Now, full disclaimer, I'm not an electrician. I think this is okay, but I'm sure if it's not, people will tell me in the comments. This is for me, and I'm not going to sell it to a client, so I'm really happy with it. I wanted to do one more assembly before doing the final polish and finish work, just to make sure that everything was working. Make sure that the switch works, make sure that the wiring was correct and just make sure that everything fits properly.

It works. All right. After that, I was ready to do the final polishing and sanding on all the parts. With the brass, you want to wear gloves, and I like using this brown Scotch-Brite. You also want to Scotch-brite the brass parts that come from Color Cord. These come in raw brass, which is great because you can apply all sorts of different patinas and finishes to it, but you've got to make sure and clear coat the surface of it. In this case, I'm using a specially formulated lacquer that's designed for brass. I also really like using the bench cookies to support these while I'm spraying them. It keeps them up off the table, allows me to spray those edges, and makes sure I don't touch them at all during the process.

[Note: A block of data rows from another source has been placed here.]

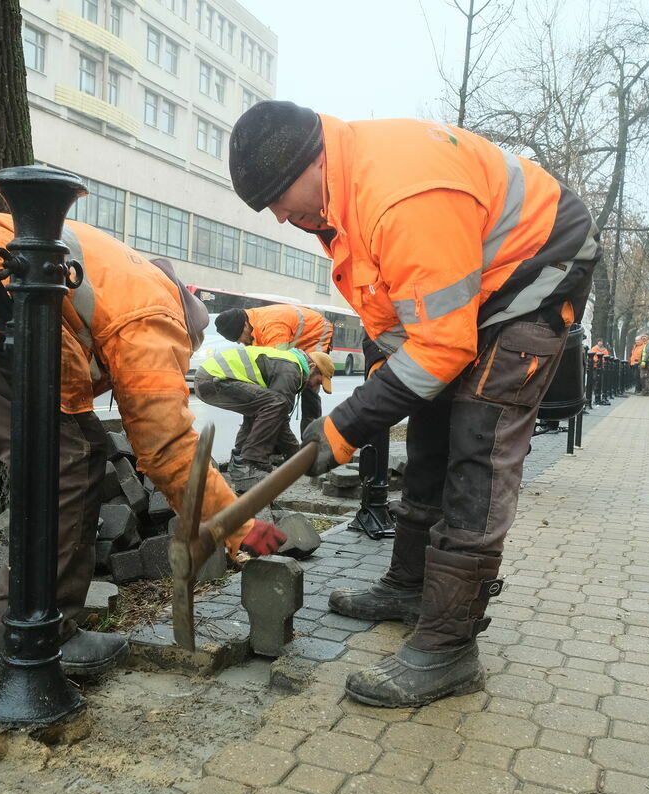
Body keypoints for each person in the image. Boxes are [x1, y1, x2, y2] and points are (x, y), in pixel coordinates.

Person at [228, 101, 597, 707]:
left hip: (534, 279)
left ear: (313, 159)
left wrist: (343, 427)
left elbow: (443, 344)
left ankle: (449, 648)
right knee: (428, 435)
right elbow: (403, 320)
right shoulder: (338, 204)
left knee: (475, 450)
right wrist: (381, 379)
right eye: (267, 205)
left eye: (277, 196)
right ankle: (408, 586)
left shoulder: (400, 195)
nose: (278, 214)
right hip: (475, 299)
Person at [0, 210, 286, 672]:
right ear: (186, 327)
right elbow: (165, 444)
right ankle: (35, 635)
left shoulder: (118, 276)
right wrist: (236, 523)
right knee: (68, 459)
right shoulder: (154, 315)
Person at [194, 344, 334, 481]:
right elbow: (281, 419)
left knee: (261, 410)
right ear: (312, 367)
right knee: (277, 404)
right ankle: (251, 463)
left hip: (208, 378)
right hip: (214, 379)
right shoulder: (291, 370)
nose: (316, 387)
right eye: (318, 382)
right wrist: (298, 458)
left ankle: (240, 459)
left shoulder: (288, 363)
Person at [215, 304, 334, 437]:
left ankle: (311, 442)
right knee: (275, 392)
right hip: (293, 338)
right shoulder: (249, 325)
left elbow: (279, 368)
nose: (239, 342)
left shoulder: (273, 328)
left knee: (308, 387)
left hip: (315, 334)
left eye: (239, 338)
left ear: (245, 326)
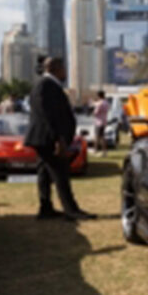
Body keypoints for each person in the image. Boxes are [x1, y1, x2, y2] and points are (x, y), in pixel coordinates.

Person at [24, 57, 94, 221]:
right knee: (60, 173)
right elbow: (48, 115)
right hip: (48, 138)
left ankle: (45, 208)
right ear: (55, 68)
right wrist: (58, 138)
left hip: (45, 138)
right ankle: (71, 210)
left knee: (45, 173)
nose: (65, 72)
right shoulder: (46, 86)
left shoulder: (49, 85)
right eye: (63, 68)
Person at [92, 90, 110, 157]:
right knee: (102, 137)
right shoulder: (106, 102)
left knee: (97, 137)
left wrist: (92, 112)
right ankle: (103, 152)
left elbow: (95, 113)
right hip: (104, 121)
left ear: (98, 96)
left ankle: (97, 151)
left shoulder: (100, 103)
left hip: (98, 122)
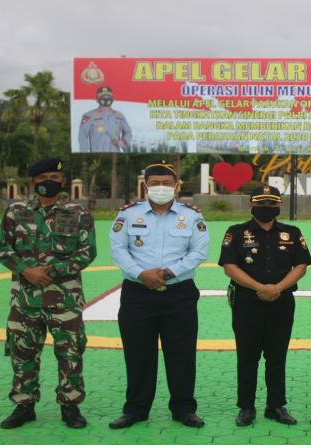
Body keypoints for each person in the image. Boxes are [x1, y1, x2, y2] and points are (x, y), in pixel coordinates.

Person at [0, 157, 97, 429]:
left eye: (55, 177)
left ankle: (70, 406)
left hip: (66, 300)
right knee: (22, 353)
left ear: (63, 181)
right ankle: (24, 405)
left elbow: (87, 253)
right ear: (33, 182)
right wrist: (27, 271)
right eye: (43, 178)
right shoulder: (16, 211)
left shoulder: (78, 212)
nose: (49, 182)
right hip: (25, 300)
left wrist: (50, 272)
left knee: (71, 353)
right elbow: (2, 249)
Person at [108, 162, 209, 429]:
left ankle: (184, 408)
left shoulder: (191, 216)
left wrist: (167, 273)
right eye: (155, 183)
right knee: (138, 353)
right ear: (146, 185)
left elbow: (198, 253)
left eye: (166, 183)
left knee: (182, 353)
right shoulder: (128, 215)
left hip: (179, 293)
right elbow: (118, 249)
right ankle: (136, 409)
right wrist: (141, 274)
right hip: (137, 294)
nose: (161, 188)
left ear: (176, 186)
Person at [219, 185, 311, 427]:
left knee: (277, 356)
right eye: (261, 204)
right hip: (247, 303)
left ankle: (275, 405)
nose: (266, 208)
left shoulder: (292, 232)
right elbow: (230, 266)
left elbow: (301, 266)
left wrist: (278, 288)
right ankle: (246, 407)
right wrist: (259, 287)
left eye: (272, 204)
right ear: (250, 205)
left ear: (279, 206)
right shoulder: (236, 232)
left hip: (281, 302)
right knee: (247, 356)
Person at [78, 86, 132, 153]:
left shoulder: (119, 116)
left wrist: (124, 141)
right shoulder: (88, 116)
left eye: (108, 97)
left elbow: (128, 132)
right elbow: (82, 136)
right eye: (103, 97)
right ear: (97, 99)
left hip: (115, 153)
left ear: (113, 99)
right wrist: (84, 154)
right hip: (96, 154)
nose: (106, 99)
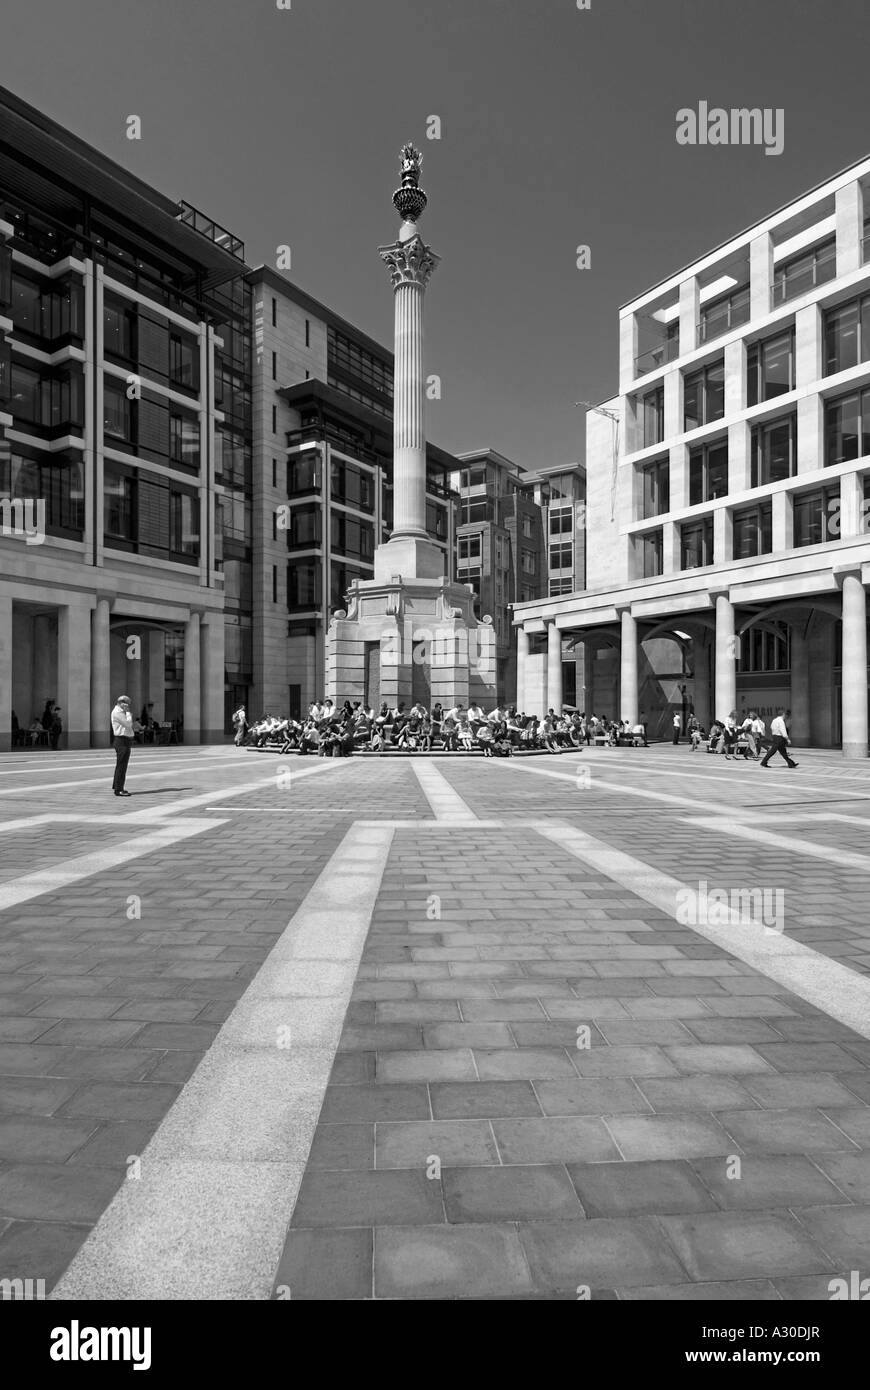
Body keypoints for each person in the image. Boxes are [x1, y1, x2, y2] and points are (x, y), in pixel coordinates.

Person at [111, 694, 134, 796]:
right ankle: (118, 789)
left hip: (125, 740)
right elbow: (128, 725)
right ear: (121, 703)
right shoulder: (117, 712)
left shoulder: (121, 712)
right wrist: (129, 713)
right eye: (127, 703)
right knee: (121, 766)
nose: (128, 706)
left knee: (122, 765)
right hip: (121, 741)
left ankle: (118, 787)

For the oak, I'm going to be applying a coat of Rubio Monocoat cotton white. I've been using this fairly often now in the shop. I really like the look of it, especially on oak. It fills in the pores of the grain and makes them pop. When you spend this much time carving a piece, you really want to see the grain, and even though this functions like a stain, it's more like a filler. It fills in those grain sections, and it actually brings out more of the grain than you would see if you just put on a natural finish.

At this point, it felt like I had assembled and disassembled this light fixture like 20 times. I was really efficient at it. I put on my gloves and made sure not to mess up any of the finishes, and honestly, it was really satisfying to put this together for one last time.